- Required tasks:
A - In the interview, why did Dartmouth seem like an appealing college choice to the speaker? Answer in one to three sentences.
B - How would you render this sentence from the interview in Spanish: "And that was kind of my spiritual home, I guess you’d say."
C - Can you carry on the interview about choosing Dartmouth, picking up right after its last sentence?

- Document:
So it was really, you know, I think a lot of the—well, no, I think it was both, you know, opposition to the war was, a lot of it was political, and people just didn’t understand, you know, didn’t accept the rationale that had been given, especially as things just kept building up and building up and building up, and nothing seemed to be getting resolved. [laughter] But, it was also religious. I mean, a lot of the anti-war—the leaders of the anti-war movement were religious people. So, but I think I came to it more from the religious side than the political side, at least until later, and then I started to learn a little bit more about the history behind the war and stuff like that. So I was even in college then when a lot of people go away from home, [laughter] get away from their own churches, and they don’t bother with that anymore. I was very involved at St. Thomas [Episcopal Church, Hanover, NH] and at Edgerton House [Episcopal Campus Ministry]. And that was kind of my spiritual home, I guess you’d say.

 

KESLER:                     And let’s talk a little bit, that’s kind of a good segue into that transition from high school into Dartmouth. How did you settle on Dartmouth as a place where you wanted to be? Were you just that kind of student or how did you get there? Tell me about that.

 

YAGGY:                      So, at my school, our history teacher, who later became the headmaster for a number of years, his name was Bill Purdy, and he was the college counselor. And, you know, it was pretty basic, because in those days it’s not like it is today. I mean, people didn’t apply to [laughter] dozens of places and it wasn’t such a huge deal to try to get to a big name or Ivy League college or something. But, you know, I mean, I was at a prep school. They expected you to go to college. And, but also, in Utah it wasn’t, you know, partly because of the Mormon influence and a lot of Mormon students wanted to go to BYU [Brigham Young University], but even in my school, which was largely non-Mormon, there wasn’t a big drive to go to the Ivy League, say, or anything. A lot of my friends, if they didn’t go to the University of Utah, then they applied to like the University of Arizona or University of Colorado in Boulder or Colorado College, you know, the other Intermountain colleges and universities. And a few people would go to Stanford [University], and a few people in each class maybe would go to Yale [University] or Brown [University] or some place like that.

 

I was a very avid skier and just kind of liked the outdoor things in general. And I also just had this sense that I didn’t want to be in a big university or in a big city. I just didn’t think, I didn’t see myself feeling very comfortable, say, at a place like Columbia [University, New York, NY]. And in my junior year, the NCAA ski championship was at Solitude [UT] outside of Salt Lake. And so, you know, Dartmouth was one of the top ski schools, and so then I think I could go, Wow, that sounds interesting. This is a place for skiers. And, so also, I mean, we didn’t—who knew, you know? I had never, I don’t ever remember visiting a college. I would be on the university campus because it’s right in Salt Lake and we lived near it, but not really thinking about it as a place to go to school or anything.

- Dataset:
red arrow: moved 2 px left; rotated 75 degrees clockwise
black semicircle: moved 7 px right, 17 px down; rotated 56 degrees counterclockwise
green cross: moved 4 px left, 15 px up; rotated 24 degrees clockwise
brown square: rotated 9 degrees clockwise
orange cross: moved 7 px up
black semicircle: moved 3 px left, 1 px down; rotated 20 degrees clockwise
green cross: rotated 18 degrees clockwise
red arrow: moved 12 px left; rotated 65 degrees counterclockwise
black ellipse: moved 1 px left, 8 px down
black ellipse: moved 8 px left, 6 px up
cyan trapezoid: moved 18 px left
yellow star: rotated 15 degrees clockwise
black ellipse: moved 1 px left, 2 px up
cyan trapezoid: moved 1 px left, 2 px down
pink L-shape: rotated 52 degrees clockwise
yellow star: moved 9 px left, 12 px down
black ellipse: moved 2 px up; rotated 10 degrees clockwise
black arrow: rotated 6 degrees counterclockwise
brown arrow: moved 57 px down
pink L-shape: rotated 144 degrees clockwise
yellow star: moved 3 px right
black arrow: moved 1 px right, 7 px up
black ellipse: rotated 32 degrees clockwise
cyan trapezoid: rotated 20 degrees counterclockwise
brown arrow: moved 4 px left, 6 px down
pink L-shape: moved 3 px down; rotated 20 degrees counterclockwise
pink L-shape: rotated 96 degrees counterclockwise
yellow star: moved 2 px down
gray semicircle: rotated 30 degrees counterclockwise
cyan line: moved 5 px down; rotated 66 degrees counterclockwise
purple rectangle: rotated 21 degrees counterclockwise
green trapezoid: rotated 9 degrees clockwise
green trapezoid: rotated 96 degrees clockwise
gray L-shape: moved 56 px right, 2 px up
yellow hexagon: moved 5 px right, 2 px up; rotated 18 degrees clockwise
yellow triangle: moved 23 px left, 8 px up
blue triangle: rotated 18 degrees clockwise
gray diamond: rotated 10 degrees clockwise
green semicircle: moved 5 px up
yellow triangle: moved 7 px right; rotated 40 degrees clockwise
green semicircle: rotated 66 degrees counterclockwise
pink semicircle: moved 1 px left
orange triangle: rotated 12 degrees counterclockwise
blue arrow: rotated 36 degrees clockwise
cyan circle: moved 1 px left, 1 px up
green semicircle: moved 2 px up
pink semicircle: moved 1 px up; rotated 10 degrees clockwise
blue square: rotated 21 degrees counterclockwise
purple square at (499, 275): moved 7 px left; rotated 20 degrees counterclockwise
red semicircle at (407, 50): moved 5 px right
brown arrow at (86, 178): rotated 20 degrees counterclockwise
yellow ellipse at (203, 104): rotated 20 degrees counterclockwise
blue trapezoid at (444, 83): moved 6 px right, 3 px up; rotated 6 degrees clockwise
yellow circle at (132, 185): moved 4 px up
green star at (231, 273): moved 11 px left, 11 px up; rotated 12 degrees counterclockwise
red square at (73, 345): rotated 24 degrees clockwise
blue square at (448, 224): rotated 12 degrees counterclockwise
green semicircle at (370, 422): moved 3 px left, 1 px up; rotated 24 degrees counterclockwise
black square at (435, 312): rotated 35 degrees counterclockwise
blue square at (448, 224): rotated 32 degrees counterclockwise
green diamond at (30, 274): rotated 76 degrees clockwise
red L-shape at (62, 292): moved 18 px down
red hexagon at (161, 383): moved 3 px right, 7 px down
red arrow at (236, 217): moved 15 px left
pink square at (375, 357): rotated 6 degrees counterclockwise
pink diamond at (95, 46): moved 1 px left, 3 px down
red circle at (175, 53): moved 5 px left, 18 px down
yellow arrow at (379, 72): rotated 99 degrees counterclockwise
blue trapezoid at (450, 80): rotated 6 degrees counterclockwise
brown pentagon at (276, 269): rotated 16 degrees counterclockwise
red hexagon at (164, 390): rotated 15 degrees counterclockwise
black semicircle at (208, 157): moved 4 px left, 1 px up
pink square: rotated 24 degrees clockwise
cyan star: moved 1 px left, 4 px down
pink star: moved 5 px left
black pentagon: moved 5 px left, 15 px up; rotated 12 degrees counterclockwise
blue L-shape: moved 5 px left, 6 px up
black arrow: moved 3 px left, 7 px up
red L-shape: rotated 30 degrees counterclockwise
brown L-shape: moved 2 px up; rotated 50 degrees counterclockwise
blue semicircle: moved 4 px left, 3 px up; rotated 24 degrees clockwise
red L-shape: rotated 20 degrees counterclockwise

- Answers to each task:
A - The speaker was an avid skier who liked the outdoors and didn't want to be at a big university or in a big city. When the NCAA ski championship came to Solitude, outside Salt Lake, in the speaker's junior year, Dartmouth stood out as one of the top ski schools and "a place for skiers."

B - Y eso era algo así como mi hogar espiritual, supongo que se podría decir.

C -
 

And we had, they had like a shelf full of catalogs in the library from different schools. Well, most of them were just like course catalogs and they were really dry, you know. [laughter] It’d say, here’s Philosophy 103 and it covers whatever it covered. Well, Dartmouth had a course catalog, too, but it also had a little thinner book that had a lot of pictures in it and talked about the history and the nature of the place. So you got more of a feeling of what it would actually be like to be there than I did for just about any other college. It seemed like the information that I had, it was just basically a list of courses, you know? So, I got really interested in Dartmouth. It was a small town, small college, skiing, hiking, and the Hopkins Center, because I was very interested in theater by that point. So, all of those seemed to add up to a good place. And the other places that I was intending to apply… So I ended up applying on early admission, early decision, whatever they called it.

 

KESLER:                     Yeah.

 

YAGGY:                      And the other two places that I had decided to apply, but ended up not, were Trinity [College] in Hartford [CT], because a couple of the older students that I knew through church had gone to Trinity, and Brown [University, Providence, RI] because one of my best friends in high school had decided to apply there, and they had a very young and very dynamic admissions officer who came to our school. So, I thought, Well, why not? [laughter] I didn’t know anything about Brown. Very little about Trinity except I had two older friends there. And I didn’t know much about Dartmouth either. And [Edward T.] Eddie Chamberlain [Jr.], who was the Dean of Admissions then, did come to my school, and but he was not terribly encouraging, I didn’t think. So, I was a little disappointed, but I applied anyway.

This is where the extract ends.